Going through the entries below, tally the lines that hold the word "verwenden" and state the result alone.

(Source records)
☆ ☆ ☆ ☆ ☆
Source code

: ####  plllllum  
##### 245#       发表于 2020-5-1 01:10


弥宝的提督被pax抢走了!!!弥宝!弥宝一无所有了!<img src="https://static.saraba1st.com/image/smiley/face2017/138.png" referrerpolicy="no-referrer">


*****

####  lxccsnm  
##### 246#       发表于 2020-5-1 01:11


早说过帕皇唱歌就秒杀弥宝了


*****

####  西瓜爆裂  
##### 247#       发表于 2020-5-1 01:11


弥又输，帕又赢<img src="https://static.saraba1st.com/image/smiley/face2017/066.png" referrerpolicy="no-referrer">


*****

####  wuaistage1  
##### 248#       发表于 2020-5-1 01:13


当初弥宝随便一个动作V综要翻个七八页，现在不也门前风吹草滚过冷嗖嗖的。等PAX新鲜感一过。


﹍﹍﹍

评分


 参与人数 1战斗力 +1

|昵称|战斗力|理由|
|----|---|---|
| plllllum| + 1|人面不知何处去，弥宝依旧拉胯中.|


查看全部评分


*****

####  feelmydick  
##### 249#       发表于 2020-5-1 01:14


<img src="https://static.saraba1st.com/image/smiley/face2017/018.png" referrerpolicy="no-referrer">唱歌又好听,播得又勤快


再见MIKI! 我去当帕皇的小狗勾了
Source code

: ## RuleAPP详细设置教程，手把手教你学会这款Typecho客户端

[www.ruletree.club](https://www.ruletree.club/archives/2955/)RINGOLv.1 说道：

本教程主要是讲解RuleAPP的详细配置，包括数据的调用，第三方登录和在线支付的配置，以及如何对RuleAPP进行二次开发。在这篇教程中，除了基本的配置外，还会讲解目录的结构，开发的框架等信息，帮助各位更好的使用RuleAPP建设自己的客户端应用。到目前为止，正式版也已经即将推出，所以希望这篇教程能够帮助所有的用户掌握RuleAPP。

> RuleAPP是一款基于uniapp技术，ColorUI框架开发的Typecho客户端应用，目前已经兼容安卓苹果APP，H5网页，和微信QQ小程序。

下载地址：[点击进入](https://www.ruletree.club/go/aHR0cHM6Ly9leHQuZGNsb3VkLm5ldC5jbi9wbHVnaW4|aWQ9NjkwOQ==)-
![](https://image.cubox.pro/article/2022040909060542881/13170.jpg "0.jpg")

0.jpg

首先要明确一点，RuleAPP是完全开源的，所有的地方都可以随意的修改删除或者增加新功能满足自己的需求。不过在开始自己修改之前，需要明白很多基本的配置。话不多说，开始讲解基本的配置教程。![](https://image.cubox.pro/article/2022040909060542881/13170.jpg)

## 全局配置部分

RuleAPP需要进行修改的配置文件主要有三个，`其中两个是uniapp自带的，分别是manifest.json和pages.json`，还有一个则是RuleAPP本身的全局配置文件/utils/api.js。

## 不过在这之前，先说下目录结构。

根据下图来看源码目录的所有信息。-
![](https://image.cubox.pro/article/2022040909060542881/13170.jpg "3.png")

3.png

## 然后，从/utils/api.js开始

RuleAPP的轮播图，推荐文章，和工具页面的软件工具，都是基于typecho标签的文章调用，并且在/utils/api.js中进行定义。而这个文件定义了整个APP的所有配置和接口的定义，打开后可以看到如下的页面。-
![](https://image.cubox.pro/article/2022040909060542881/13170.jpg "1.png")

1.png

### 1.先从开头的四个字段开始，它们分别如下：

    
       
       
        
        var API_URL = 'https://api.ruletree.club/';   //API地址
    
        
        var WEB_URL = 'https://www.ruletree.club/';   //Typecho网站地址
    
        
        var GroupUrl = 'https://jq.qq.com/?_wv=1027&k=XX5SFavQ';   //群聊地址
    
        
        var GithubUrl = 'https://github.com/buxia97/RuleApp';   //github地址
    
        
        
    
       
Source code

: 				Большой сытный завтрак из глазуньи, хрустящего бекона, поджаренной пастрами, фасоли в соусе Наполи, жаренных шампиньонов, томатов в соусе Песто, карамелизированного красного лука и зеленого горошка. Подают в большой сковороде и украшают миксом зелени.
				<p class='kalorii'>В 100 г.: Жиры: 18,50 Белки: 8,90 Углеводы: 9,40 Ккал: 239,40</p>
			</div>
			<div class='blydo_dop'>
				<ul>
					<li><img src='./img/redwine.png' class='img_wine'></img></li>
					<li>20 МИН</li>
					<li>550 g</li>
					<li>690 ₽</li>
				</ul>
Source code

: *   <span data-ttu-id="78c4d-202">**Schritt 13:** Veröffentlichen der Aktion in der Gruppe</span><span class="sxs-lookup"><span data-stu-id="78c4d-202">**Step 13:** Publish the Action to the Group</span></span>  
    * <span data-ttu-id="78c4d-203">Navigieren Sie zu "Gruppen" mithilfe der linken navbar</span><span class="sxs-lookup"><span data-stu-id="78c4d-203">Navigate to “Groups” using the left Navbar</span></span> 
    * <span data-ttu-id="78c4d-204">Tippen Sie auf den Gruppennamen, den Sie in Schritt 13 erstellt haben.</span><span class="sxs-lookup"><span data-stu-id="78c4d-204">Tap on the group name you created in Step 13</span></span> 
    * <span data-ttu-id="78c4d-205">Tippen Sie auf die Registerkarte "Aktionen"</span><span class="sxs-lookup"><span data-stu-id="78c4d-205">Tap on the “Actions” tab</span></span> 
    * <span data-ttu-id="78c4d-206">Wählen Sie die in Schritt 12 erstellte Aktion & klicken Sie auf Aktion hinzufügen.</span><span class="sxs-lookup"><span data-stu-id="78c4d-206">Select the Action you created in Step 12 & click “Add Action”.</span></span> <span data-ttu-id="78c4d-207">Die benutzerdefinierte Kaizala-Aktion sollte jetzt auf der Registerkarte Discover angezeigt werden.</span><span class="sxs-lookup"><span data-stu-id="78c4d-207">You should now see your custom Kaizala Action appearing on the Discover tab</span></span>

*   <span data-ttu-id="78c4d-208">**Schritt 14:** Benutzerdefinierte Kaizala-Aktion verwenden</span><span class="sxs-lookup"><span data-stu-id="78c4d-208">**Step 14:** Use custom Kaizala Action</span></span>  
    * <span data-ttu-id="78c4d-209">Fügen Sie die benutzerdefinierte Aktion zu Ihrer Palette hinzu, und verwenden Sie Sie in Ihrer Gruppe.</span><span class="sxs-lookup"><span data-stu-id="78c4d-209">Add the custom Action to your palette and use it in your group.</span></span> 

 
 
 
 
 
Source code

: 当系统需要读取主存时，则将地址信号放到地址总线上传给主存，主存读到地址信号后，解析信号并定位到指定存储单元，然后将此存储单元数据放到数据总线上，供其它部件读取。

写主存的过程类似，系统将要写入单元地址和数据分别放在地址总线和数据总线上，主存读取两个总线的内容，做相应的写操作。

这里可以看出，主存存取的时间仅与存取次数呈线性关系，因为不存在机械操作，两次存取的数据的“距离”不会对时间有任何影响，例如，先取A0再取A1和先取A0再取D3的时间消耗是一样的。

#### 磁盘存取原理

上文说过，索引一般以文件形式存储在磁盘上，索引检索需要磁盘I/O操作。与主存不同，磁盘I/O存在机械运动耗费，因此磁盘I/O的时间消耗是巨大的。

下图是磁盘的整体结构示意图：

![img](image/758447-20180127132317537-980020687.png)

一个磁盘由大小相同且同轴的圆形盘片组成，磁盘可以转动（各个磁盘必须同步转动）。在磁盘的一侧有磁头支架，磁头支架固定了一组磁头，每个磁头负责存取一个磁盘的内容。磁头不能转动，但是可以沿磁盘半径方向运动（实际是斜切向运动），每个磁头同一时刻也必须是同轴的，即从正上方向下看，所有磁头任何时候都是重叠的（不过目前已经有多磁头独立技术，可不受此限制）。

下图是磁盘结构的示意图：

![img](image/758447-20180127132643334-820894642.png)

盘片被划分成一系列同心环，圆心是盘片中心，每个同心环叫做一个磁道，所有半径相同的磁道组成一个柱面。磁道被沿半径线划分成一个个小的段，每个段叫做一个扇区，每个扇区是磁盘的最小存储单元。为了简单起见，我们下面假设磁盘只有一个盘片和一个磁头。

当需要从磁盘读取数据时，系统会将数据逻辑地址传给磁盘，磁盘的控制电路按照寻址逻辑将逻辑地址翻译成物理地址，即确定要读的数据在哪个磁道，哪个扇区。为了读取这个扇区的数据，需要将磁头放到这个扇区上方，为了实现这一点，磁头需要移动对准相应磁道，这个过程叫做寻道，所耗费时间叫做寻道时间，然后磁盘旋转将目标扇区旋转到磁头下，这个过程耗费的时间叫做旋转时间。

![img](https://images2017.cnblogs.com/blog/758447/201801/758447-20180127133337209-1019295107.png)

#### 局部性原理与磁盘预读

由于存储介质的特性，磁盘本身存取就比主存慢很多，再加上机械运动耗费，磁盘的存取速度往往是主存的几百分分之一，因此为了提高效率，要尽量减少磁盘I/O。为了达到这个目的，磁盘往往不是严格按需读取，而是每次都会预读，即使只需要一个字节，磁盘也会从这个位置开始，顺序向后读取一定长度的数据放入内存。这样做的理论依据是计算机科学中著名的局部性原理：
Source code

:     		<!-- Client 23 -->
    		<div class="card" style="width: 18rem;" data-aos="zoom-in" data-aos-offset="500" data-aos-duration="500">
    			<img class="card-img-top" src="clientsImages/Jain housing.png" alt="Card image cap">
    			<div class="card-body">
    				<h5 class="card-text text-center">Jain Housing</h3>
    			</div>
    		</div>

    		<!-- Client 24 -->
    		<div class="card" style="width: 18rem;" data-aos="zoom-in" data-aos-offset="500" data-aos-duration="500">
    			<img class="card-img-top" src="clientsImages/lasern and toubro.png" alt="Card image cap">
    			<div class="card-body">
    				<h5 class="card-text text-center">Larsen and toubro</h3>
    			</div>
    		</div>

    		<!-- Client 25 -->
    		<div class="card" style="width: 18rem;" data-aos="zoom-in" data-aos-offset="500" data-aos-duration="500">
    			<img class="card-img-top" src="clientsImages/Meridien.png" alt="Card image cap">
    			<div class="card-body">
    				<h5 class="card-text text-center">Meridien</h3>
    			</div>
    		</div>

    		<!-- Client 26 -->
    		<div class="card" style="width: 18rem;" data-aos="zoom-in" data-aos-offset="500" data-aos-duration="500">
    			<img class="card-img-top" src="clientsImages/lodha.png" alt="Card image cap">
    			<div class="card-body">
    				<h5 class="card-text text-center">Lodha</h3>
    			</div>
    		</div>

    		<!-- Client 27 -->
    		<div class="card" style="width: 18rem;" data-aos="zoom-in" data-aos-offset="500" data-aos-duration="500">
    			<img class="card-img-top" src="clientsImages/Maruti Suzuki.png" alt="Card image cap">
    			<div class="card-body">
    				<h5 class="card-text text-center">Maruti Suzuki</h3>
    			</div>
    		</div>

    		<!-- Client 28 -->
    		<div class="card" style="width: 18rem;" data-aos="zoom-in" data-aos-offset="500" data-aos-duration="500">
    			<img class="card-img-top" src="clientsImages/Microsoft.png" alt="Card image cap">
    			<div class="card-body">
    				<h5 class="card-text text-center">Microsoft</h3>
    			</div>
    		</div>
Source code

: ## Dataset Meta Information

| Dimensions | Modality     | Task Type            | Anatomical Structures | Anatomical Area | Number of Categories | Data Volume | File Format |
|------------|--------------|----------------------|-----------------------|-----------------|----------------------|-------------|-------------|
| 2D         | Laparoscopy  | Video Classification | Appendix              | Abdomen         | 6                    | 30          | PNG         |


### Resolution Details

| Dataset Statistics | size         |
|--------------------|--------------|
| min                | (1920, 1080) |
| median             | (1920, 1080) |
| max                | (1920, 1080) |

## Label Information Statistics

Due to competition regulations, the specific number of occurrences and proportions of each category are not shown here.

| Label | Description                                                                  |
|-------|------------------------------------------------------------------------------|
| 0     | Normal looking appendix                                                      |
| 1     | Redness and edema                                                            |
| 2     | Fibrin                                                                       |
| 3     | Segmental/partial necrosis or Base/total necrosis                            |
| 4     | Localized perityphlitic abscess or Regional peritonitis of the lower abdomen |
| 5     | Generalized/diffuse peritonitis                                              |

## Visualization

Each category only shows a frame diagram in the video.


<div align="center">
☆ ☆ ☆ ☆ ☆
=== RESULT FOR THIS EXERCISE ===
2